Praticamente nada resta das florestas que cobriam os EUA e a Europa
três ou quatro séculos atrás.
Soluções
não são fáceis e nem as tenho para apresentar, mas certamente
passam pela necessidade de uso racional da inteligência humana.
Olhar para um problema crescente e fingir que não existe é um passo
gigantesco em direção à catástrofe. E existem dois grandes nós a
serem desatados pela civilização: a população está grande demais
e a riqueza está concentrada demais.
São
dois gigantescos problemas que exigem um enfrentamento sério, pois
afetam as nossas vidas, no presente, e afetarão as vidas de nossos
filhos e netos, no futuro. Na verdade, ameaçam a própria
viabilidade da existência. Nesse sentido, como todos os demais
problemas da natureza, não tenham dúvidas de que serão resolvidos,
por bem ou por mal. Somos inteligentes e podemos escolher o caminho
da solução mais benéfica. Caso contrário, a natureza resolverá
do seu modo peculiar de pôr fim aos problemas naturais, com muito
fogo, muita água e muito sacrifício de vidas.
A
concentração da riqueza na forma como hoje permitimos, com duas ou
três centenas de famílias sendo proprietária de metade da riqueza,
é responsável pela totalidade da miséria e da violência que
grassam no mundo.
Dado
o tamanho da população, o crescimento econômico ocorre até por
inércia. Se, por hipótese, conseguíssemos reduzir e, depois,
estabilizar a quantidade de pessoas em número razoável, com uma
distribuição mais equitativa da riqueza, o crescimento econômico
perderia o sentido. Num mundo assim, a pressão sobre a ecologia
seria mitigada e as pessoas seriam mais felizes num planeta mais
saudável e numa sociedade mais justa.
Ocorre
que o povo foi ensinado a entender "desenvolvimento humano"

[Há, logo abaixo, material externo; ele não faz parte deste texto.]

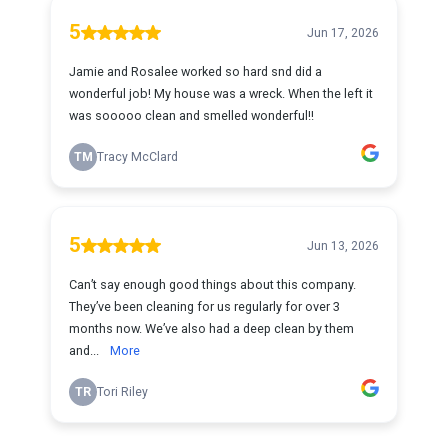
5
Jun 17, 2026
Jamie and Rosalee worked so hard snd did a
wonderful job! My house was a wreck. When the left it
was sooooo clean and smelled wonderful!!
TM
Tracy McClard
5
Jun 13, 2026
Can’t say enough good things about this company.
They’ve been cleaning for us regularly for over 3
months now. We’ve also had a deep clean by them
and...
More
TR
Tori Riley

como "potencial de aquisição de objetos". E também que
as coisas "são assim mesmo", como se não houvesse
alternativas viáveis de vida social e econômica. Como diriam os
jovens, "só que não", elas existem e são viáveis.

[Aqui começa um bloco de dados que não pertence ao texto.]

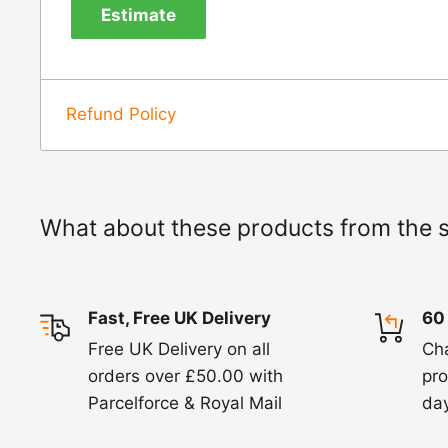
Estimate
820. In these cases, we will arrange for the c
goods.
Refunds -
Refunds are usually processed wit
Refund Policy
items coming back to us.
Exchange -
Normally exchanges are complet
working days but we will always let you know
What about these products from the 
exchanges we do not charge again for shipp
Fast, Free UK Delivery
60
Free UK Delivery on all
Ch
orders over £50.00 with
pro
Parcelforce & Royal Mail
day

Embora difícil mudar essa percepção generalizada, não é
impossível.
É
importante lembrar que o fato da dificuldade não implica inutilidade
do sonho como paradigma do futuro. Não podemos abrir mão das
utopias, pois são elas que nos impulsionam para a construção de
uma sociedade melhor. Em outras palavras, quando sonhamos com dez,
dificilmente passaremos de nove, mas quando colocamos a meta em cem,
fica mais fácil atingir vinte. Imagine se não tivéssemos passado
pelo Iluminismo e todos os seus delírios sobre a dignidade do ser
humano, que tipo de sociedade teríamos hoje?
Não
se trata de abdicar de raciocinar com o real, pois qualquer projeção
para o futuro deixa de pensar o real, entendido este como o que
existe concretamente no presente instantâneo. O real do futuro
depende de planejamento e escolha. Se é possível um planejamento
econômico que leve em consideração apenas os dados do passado,
dimensão em que aparentemente algumas pessoas apreciam operar, não
vejo porque esse mesmo planejamento não possa ser realizado com
elementos da imaginação inteligente, buscando resultados mais
satisfatórios do que os que nos conta a História. Os cientistas e
os inventores fazem isso o tempo inteiro. Aliás, a ausência de
satisfação com o passado é o fio condutor de todo o avanço
civilizatório. Um macaco acomodado jamais teria saído das cavernas.
Por
outro lado, estimular a solução de conflitos pelo uso da
inteligência racional, sem o manejo da violência que nos
caracterizou até agora, nunca deveria ser considerado um sonho
inalcançável, pelo contrário, deve ser sempre visto como o nosso
destino inexorável, dada a nossa condição de seres com a
consciência em permanente evolução.
Não
se pode negar uma visão mais realista segundo a qual as guerras é
que sempre foram os instrumentos mais eficazes para resolver os
problemas da escassez e da população excessiva. Somente não são,
e nunca serão, o meio mais inteligente e racional. Todavia, um dia,
após a última guerra ser travada, e se a extinção da humanidade
não vier antes, a razão prevalecerá. Nesse dia, num futuro que
reputo não muito distante, virá alguma espécie de acordo global
sobre a economia, uma Ágora internacional que decidirá sobre os
decrescimentos populacional e econômico que são os imperativos de
uma continuidade existencial mais equilibrada e justa.
Não
há solução para o problema da África, por exemplo, que não passe
por um consenso internacional. A redução da concentração da
riqueza é outro desses consensos necessários e ambos podem estar
relacionados. Efetivamente, a "obesidade" da riqueza
poderia ser direcionada para melhorias das condições sociais dos
africanos. Basta lembrar que apenas os valores gastos com as guerras
americanas dos últimos trinta anos, todas fundadas na lógica da
prevalência da propriedade e dos interesses dos proprietários,
resolveria o problema africano não uma, mas várias vezes.
Se
considerarmos impossíveis as soluções de conciliação, seria o
caso de nos indagarmos seriamente sobre o valor da inteligência
humana. Ora, se ela não é capaz de superar a bestialidade que há
dentro de nós e que nos conduz à guerra para resolver conflitos
facilmente contornáveis através do uso da razão, qual é
exatamente sua utilidade? Se fosse assim, não seria mais
"inteligente" vivermos como os macacos Bonobo, ignorantes
sobre as coisas, porém em sintonia com a ecologia e vivendo em
perfeita harmonia social? O objetivo da inteligência humana seria,
então, viver por cem anos engordando e comprando coisas para os
nossos armários?
Estamos
ante uma escolha: vamos resolver as coisas pela inteligência, como
seres humanos, ou pela violência, como os animais irracionais?
No
fundo, Sartre estava certo: vivemos a angústia de nos sabermos
livres para escolher a direção que quisermos, pois temos ciência
de que teremos que suportar os efeitos dessa escolha.